One of the most memorable and most beautiful liturgies of the Church year comes at the Easter Vigil. It involves the building, the lighting, the blessing of the new fire of Easter as well as the blessing and lighting of the Easter Candle that leads into the darkened Church and from which all light their candles for the great Exultet - the Easter Proclamation. Moving, powerful, memorable. But the first part, in particular, is often problematic.
I was never a Scout, so the building and management of a fire does not come easily. The new fires of Easter in parishes are found in all shapes and sizes: a little fire in a hibachi grill, a bonfire type of blaze that one of our priests excels in with fire departments on the stand-by, fires in hastily pulled together pits, ours here at SEAS where we use a half barrel on legs (we are using it tomorrow for our parish picnic), and one year I even used a small oil lamp whose flame was woefully inadequate (I learned from my mistake).

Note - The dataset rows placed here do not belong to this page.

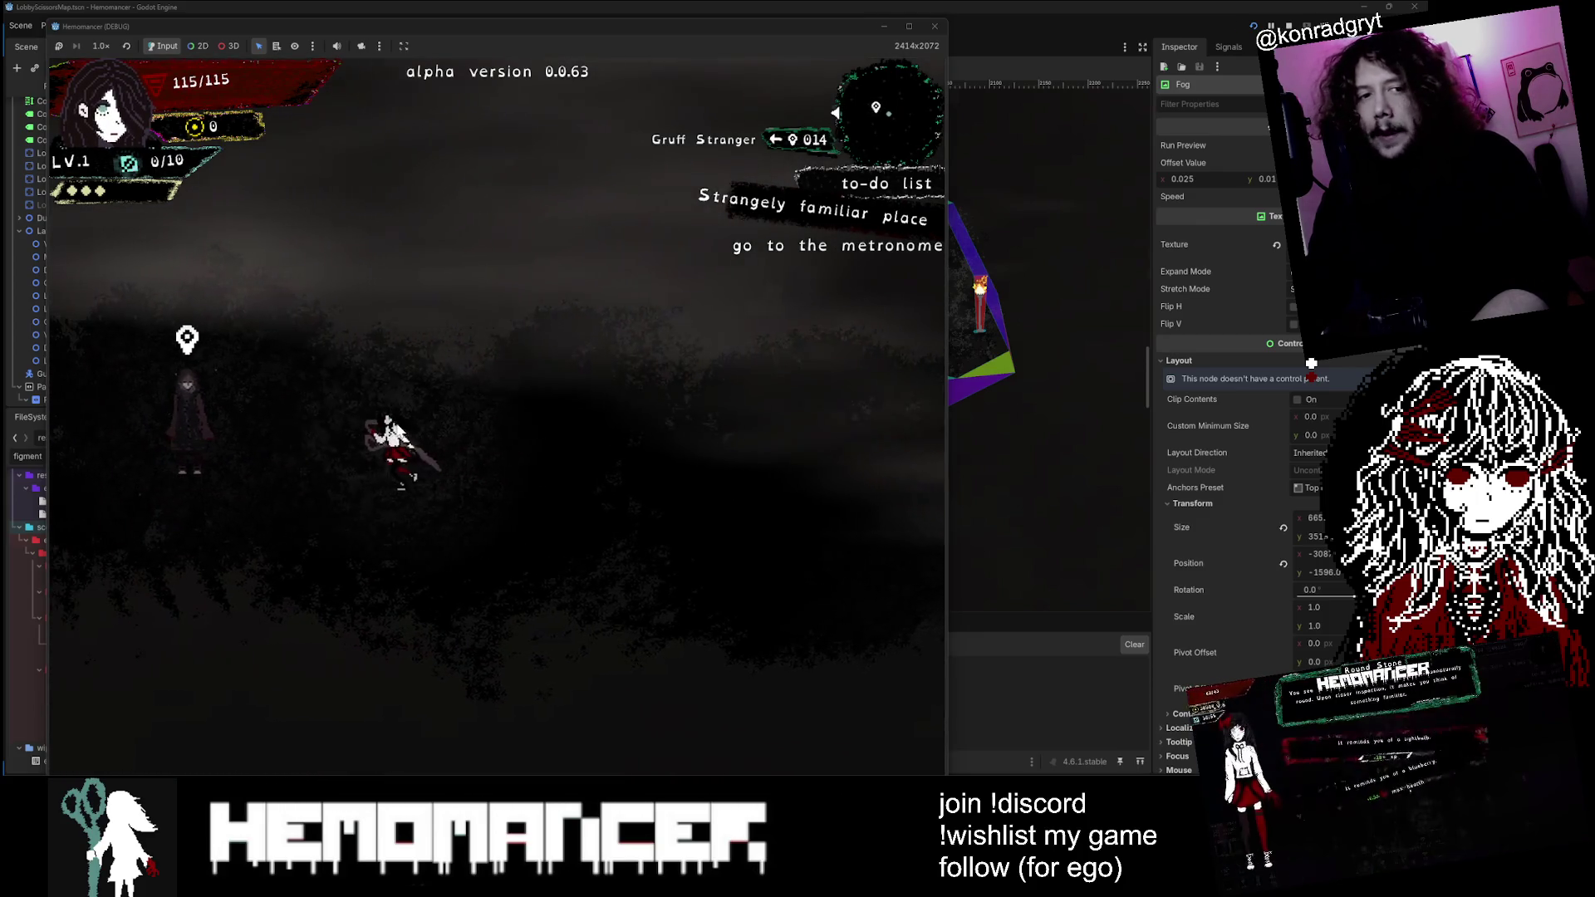
key(a)
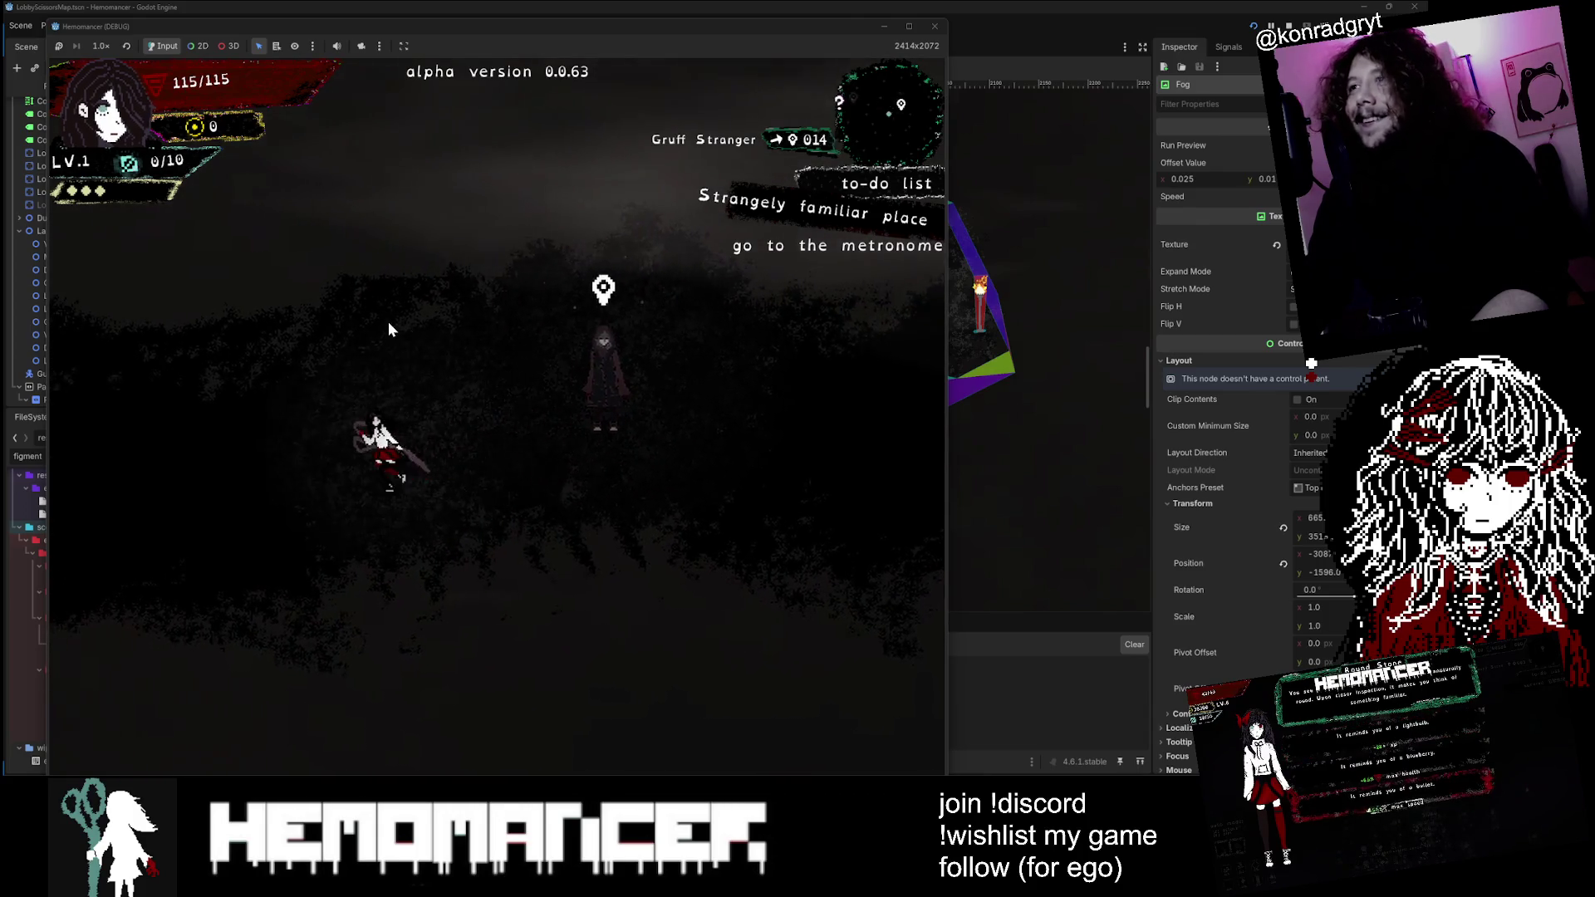
key(a)
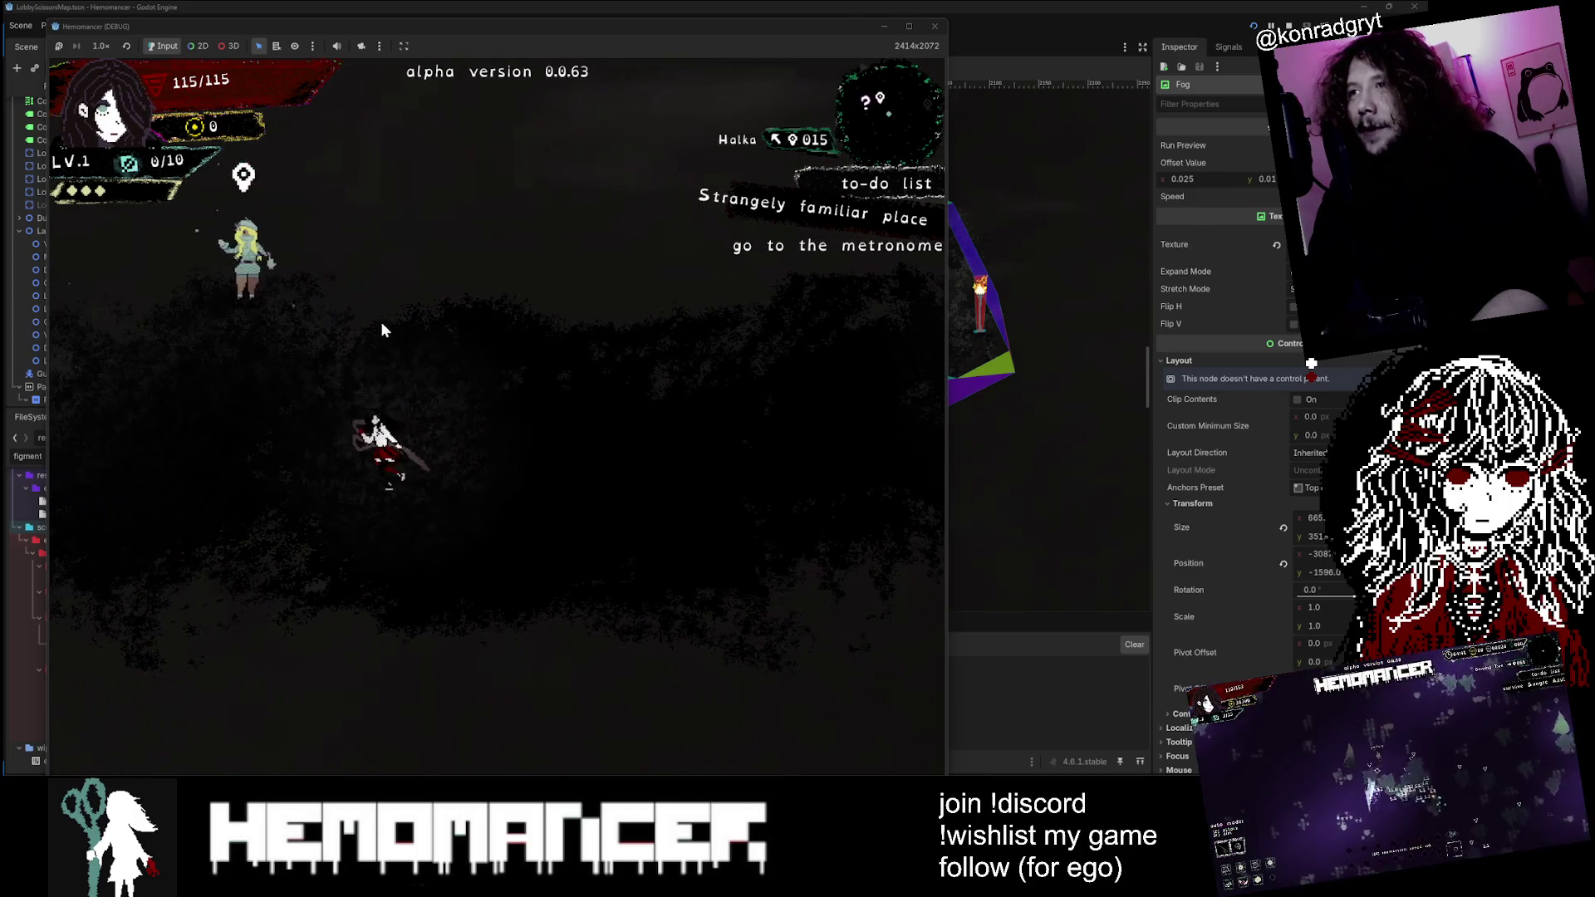
key(d)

However the fire is constructed, it needs to be tended, it needs to be substantial and lasting, and it needs watched. But when done correctly, the experience of the fire, the Candle, the flame divided by undimmed, and the Easter Proclamation sung by candlelight is awesome.
Jesus in the Gospel today says that he has come to set the earth on fire. He says that he wishes the blaze was already burning. His fire is not destructive or ravishing, but rather life giving and exciting. His fire is the fire of his love, the fire of enthusiasm found in the Holy Spirit, the fire of renewal and new life that purges our sinfulness and shortcomings and opens the way for Him. Our Faith is not meant to be a small votive candle burning quietly in our lives for our personal devotion, but a roaring fire set ablaze in our hearts that draws others to Him through us. That is what evangelization is all about - stirring the flame of Faith ... coming alive in the Spirit ... sharing the Light with others. We cannot allow our fire to be reduced to embers. We must allow Him to set our hearts on fire. We must stir the flame until it blazes anew.